### Extracted records
━━━━━━━━━━━━━━━━━━━━

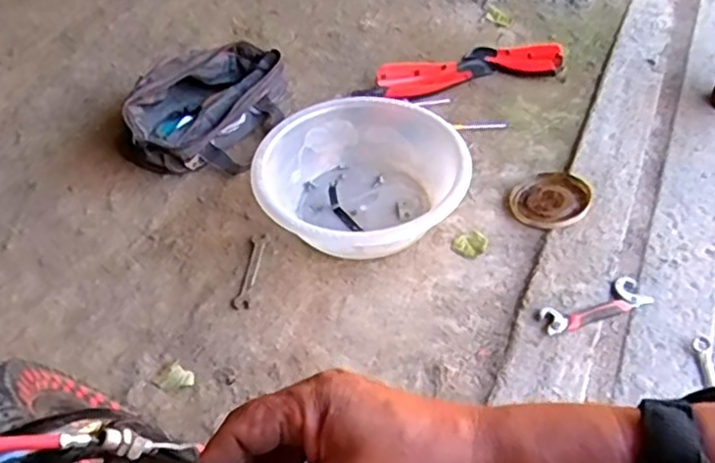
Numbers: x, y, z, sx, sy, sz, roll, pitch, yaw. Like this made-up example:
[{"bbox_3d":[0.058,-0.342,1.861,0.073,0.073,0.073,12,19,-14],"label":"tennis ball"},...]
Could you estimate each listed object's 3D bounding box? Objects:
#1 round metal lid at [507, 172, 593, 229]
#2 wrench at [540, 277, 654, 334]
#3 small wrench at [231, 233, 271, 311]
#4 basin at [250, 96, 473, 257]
[{"bbox_3d":[0.316,-0.052,1.110,0.122,0.013,0.119,-10,55,15],"label":"round metal lid"},{"bbox_3d":[0.336,0.105,0.955,0.161,0.015,0.054,-16,49,-14],"label":"wrench"},{"bbox_3d":[-0.168,0.061,1.058,0.028,0.008,0.144,7,48,7],"label":"small wrench"},{"bbox_3d":[0.006,-0.087,1.116,0.335,0.109,0.282,-24,51,-20],"label":"basin"}]

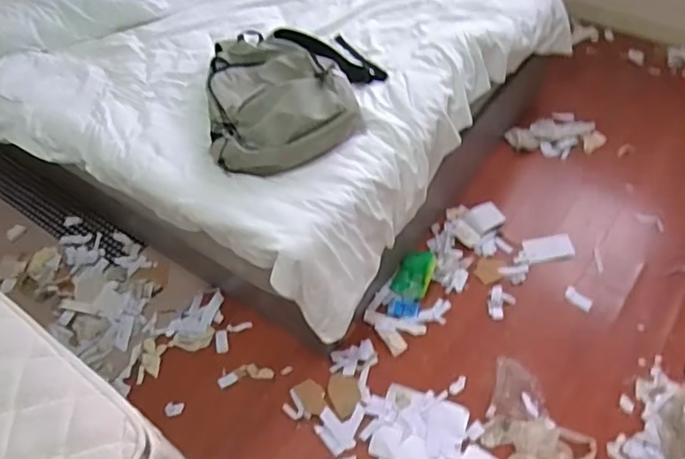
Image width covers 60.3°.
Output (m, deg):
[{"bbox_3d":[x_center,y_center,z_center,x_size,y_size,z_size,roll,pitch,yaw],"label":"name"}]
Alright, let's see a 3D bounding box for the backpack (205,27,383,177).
[{"bbox_3d":[-0.123,-0.368,1.485,0.446,0.128,0.525,-6,51,1],"label":"backpack"}]

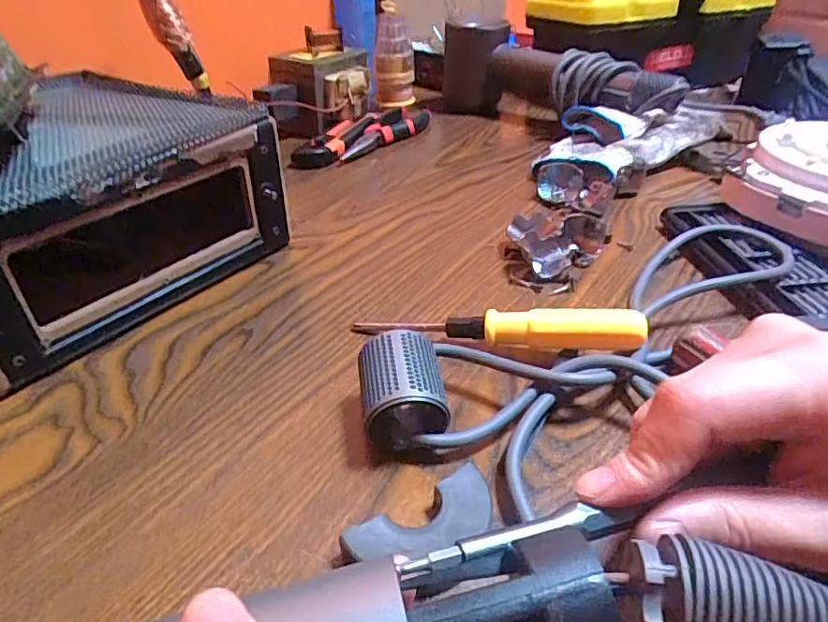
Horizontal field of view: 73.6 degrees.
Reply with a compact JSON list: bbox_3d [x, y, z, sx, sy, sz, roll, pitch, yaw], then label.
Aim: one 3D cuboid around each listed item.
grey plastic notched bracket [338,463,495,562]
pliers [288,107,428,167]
[{"bbox_3d":[0.005,0.086,0.215,0.059,0.015,0.027,-21,40,-26],"label":"grey plastic notched bracket"},{"bbox_3d":[-0.052,-0.190,0.597,0.055,0.025,0.195,29,45,35],"label":"pliers"}]

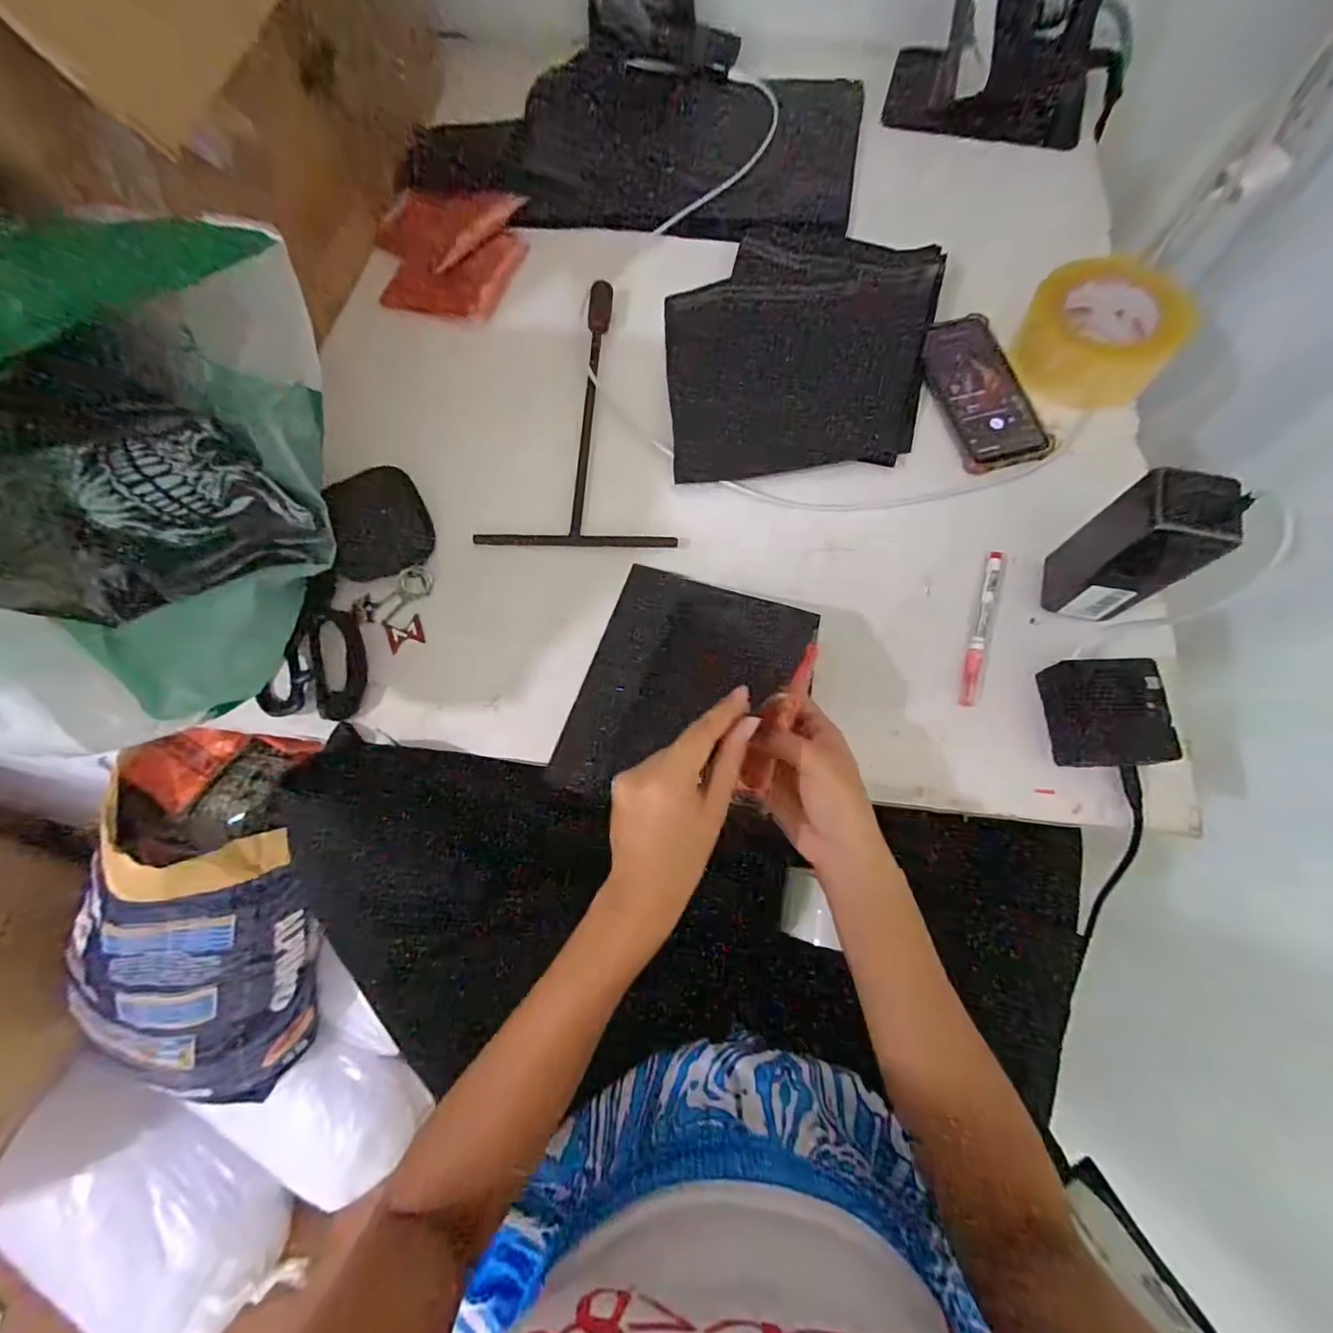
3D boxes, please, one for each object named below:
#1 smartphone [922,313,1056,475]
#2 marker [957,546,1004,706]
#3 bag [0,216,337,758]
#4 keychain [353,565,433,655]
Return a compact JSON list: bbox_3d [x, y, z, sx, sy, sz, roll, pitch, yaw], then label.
[{"bbox_3d":[0.291,-0.259,0.532,0.080,0.013,0.165,-12,73,-2],"label":"smartphone"},{"bbox_3d":[0.256,-0.034,0.465,0.014,0.012,0.138,18,74,7],"label":"marker"},{"bbox_3d":[-0.433,-0.135,0.362,0.360,0.204,0.323,12,73,4],"label":"bag"},{"bbox_3d":[-0.225,-0.050,0.492,0.065,0.010,0.062,-39,76,-10],"label":"keychain"}]

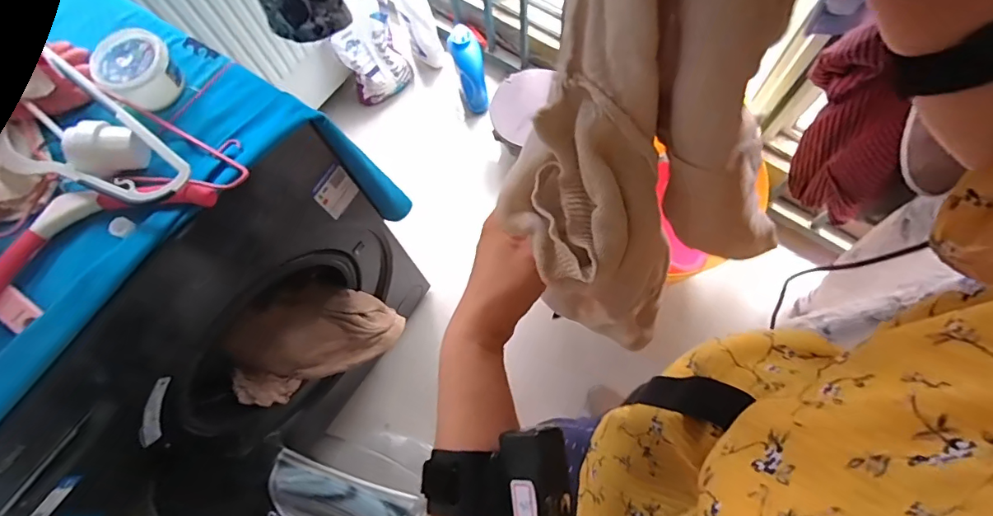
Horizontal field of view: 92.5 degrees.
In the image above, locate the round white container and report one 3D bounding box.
[{"bbox_3d":[-0.430,-0.226,0.576,0.079,0.049,0.082,-1,72,2],"label":"round white container"}]

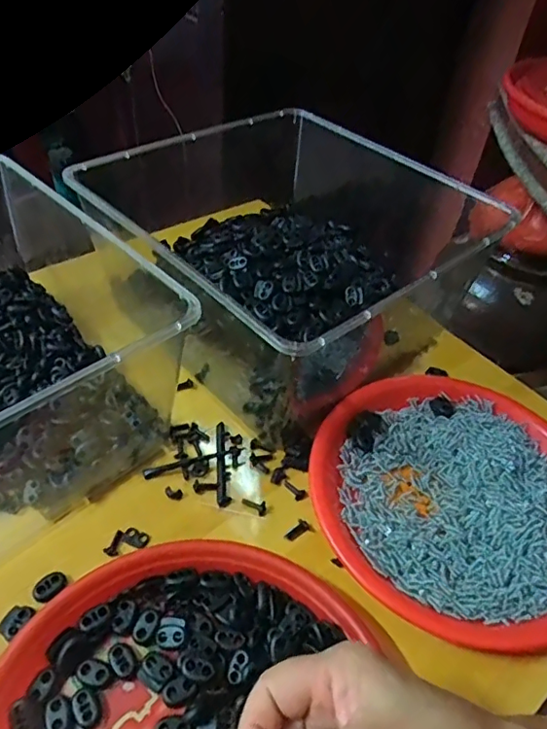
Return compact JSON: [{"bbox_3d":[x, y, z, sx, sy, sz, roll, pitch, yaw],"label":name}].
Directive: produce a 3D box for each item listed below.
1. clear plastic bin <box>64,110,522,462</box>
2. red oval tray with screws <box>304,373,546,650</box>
[{"bbox_3d":[0.021,-0.117,0.550,0.292,0.136,0.298,-31,56,-32],"label":"clear plastic bin"},{"bbox_3d":[0.144,0.097,0.422,0.219,0.023,0.219,34,51,25],"label":"red oval tray with screws"}]

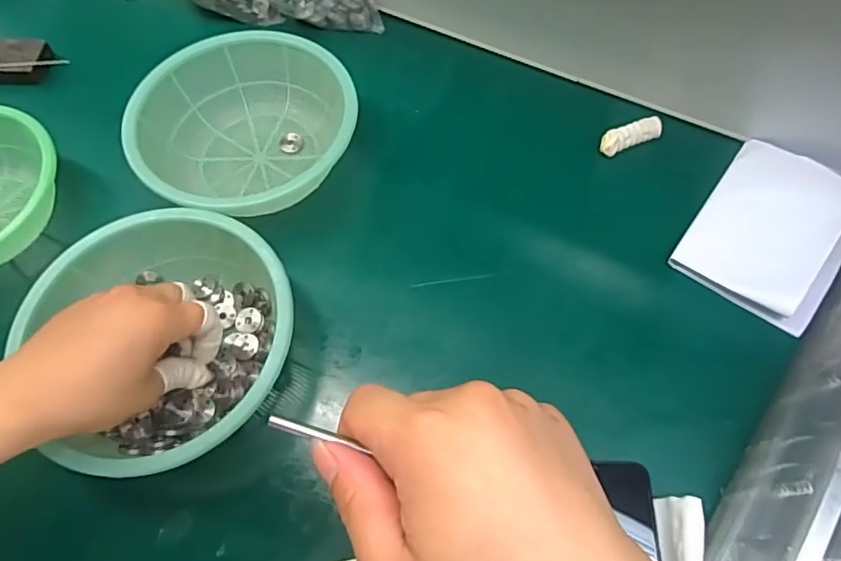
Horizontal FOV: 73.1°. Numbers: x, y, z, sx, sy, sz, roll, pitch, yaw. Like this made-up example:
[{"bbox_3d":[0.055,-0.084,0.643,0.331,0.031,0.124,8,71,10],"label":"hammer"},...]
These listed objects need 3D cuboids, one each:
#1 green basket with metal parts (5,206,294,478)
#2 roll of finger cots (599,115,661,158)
[{"bbox_3d":[-0.177,0.038,0.410,0.172,0.060,0.182,0,64,-1],"label":"green basket with metal parts"},{"bbox_3d":[0.191,-0.131,0.515,0.060,0.014,0.021,-21,64,-9],"label":"roll of finger cots"}]

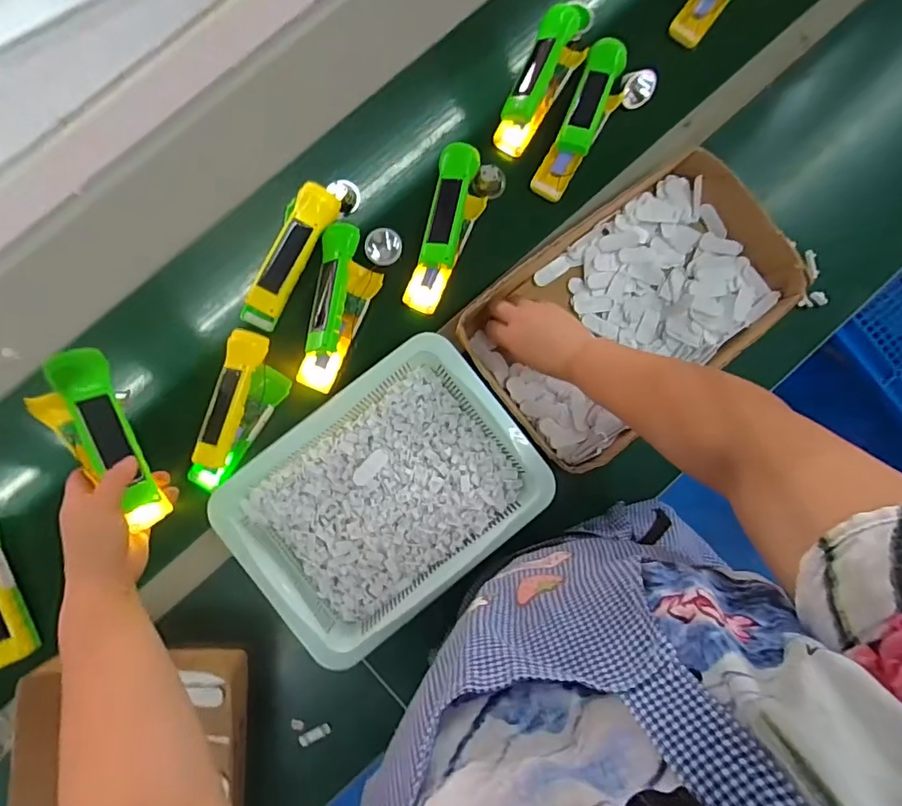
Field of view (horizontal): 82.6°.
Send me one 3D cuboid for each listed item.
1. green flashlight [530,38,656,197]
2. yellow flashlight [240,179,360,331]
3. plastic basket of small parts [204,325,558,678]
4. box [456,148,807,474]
[{"bbox_3d":[0.188,-0.371,0.674,0.095,0.056,0.225,30,85,0],"label":"green flashlight"},{"bbox_3d":[-0.192,-0.193,0.636,0.055,0.046,0.213,30,85,0],"label":"yellow flashlight"},{"bbox_3d":[-0.071,0.101,0.583,0.314,0.074,0.233,-38,88,-4],"label":"plastic basket of small parts"},{"bbox_3d":[0.224,-0.119,0.648,0.396,0.092,0.242,-37,88,-4],"label":"box"}]

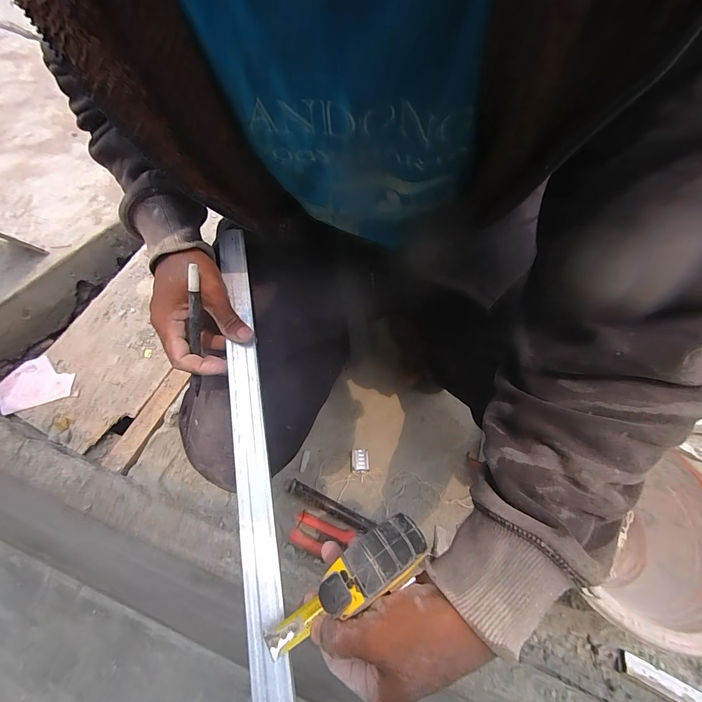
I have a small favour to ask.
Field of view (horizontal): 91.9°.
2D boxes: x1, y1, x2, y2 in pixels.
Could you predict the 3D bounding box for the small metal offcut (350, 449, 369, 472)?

━━━━━━━━━━━━━━━━━━━━

### What is needed
Identify the lines of the data that contain the word "view". Copy each of them.

### Response
Horizontal field of view: 73.6 degrees.
Horizontal field of view: 92.5 degrees.
Field of view (horizontal): 82.6°.
Field of view (horizontal): 91.9°.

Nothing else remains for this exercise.